Watt says using law firm to represent children's hospital could lead … – Irish Examiner

Construction of the new national children’s hospital in Dublin. The head of the Department of Health has said that retaining the same law firm which drafted the national children’s hospital contract to represent it legally could lead to accusations of ‘bias’.
The head of the Department of Health has said that retaining the same law firm which drafted the national children’s hospital contract to represent it legally could lead to accusations of “bias”.

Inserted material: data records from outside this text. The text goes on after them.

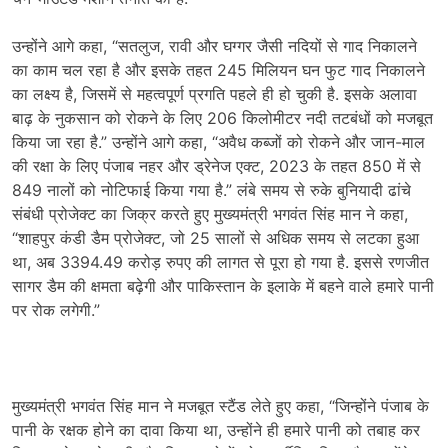
उन्होंने आगे कहा, “सतलुज, रावी और घग्गर जैसी नदियों से गाद निकालने
का काम चल रहा है और इसके तहत 245 मिलियन घन फुट गाद निकालने
का लक्ष्य है, जिसमें से महत्वपूर्ण प्रगति पहले ही हो चुकी है. इसके अलावा
बाढ़ के नुकसान को रोकने के लिए 206 किलोमीटर नदी तटबंधों को मजबूत
किया जा रहा है.” उन्होंने आगे कहा, “अवैध कब्जों को रोकने और जान-माल
की रक्षा के लिए पंजाब नहर और ड्रेनेज एक्ट, 2023 के तहत 850 में से
849 नालों को नोटिफाई किया गया है.” लंबे समय से रुके बुनियादी ढांचे
संबंधी प्रोजेक्ट का जिक्र करते हुए मुख्यमंत्री भगवंत सिंह मान ने कहा,
“शाहपुर कंडी डैम प्रोजेक्ट, जो 25 सालों से अधिक समय से लटका हुआ
था, अब 3394.49 करोड़ रुपए की लागत से पूरा हो गया है. इससे रणजीत
सागर डैम की क्षमता बढ़ेगी और पाकिस्तान के इलाके में बहने वाले हमारे पानी
पर रोक लगेगी.”
मुख्यमंत्री भगवंत सिंह मान ने मजबूत स्टैंड लेते हुए कहा, “जिन्होंने पंजाब के
पानी के रक्षक होने का दावा किया था, उन्होंने ही हमारे पानी को तबाह कर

Robert Watt, the secretary general of the department, was addressing the fact that McCann Fitzgerald, one of the country’s premier law firms, drafted the contract for the controversial €1.7bn hospital bid in August 2017 and has since been appointed the main legal advisor to the National Paediatric Health Development Board (NPHDB), the body with responsibility for delivering the new hospital.
Public Accounts Committee (PAC) vice chair Catherine Murphy had previously suggested that case of affairs could give rise to a “potential conflict of interest”.
Speaking to the Irish Examiner in February, Ms Murphy allowed that it could “make sense for them [McCanns] to advise the board as they would be au fait with the contract”, but countering that she said “the contract signed doesn’t appear to be watertight because how could it be if so many claims are being made”.
To date, well over 1,000 contractual claims have been taken against the NPHDB by the main contractor BAM. Some 641 claims were made against the board in 2021 alone, despite a moratorium being placed on such actions from June of that year.
The cost of defending legal disputes involving the NPHDB last year was a little under €1.1m.
In a letter to PAC, Mr Watt has now said that the appointment of the same firm, albeit through two separate procurement processes, “could give rise to the perception of bias”.
‘Mitigating risk’
However, he added that since all EU and Irish procurement laws were followed in appointing McCanns, “all possible steps to mitigate the risk of bias were employed”.
He said that any attempt to preclude the law firm from applying for the second tender would have been “open to challenge”.
He added that the NPHDB is a “statutory independent body” following its own policy on the procurement of legal services.
Mr Watt said that the legal services provided to the NPHDB are of a “specialist” nature, which only a small number of firms would be able to perform.
He said that just three firms had applied for the tender to draft the hospital contract, with the same three firms again applying for the subsequent competition to provide support services regarding that same contract.
It emerged at an NPHDB meeting in January 2021 that McCanns were providing discounts to the board due to the volume of work they were doing on its behalf.
At the same meeting, one member of the board queried whether there had been any procurement issues surrounding McCanns’ fees given that the amounts being charged appeared to be in excess of the initial award — the same member was reassured that the larger figure had resulted from matters other than the core legal services being provided by the firm.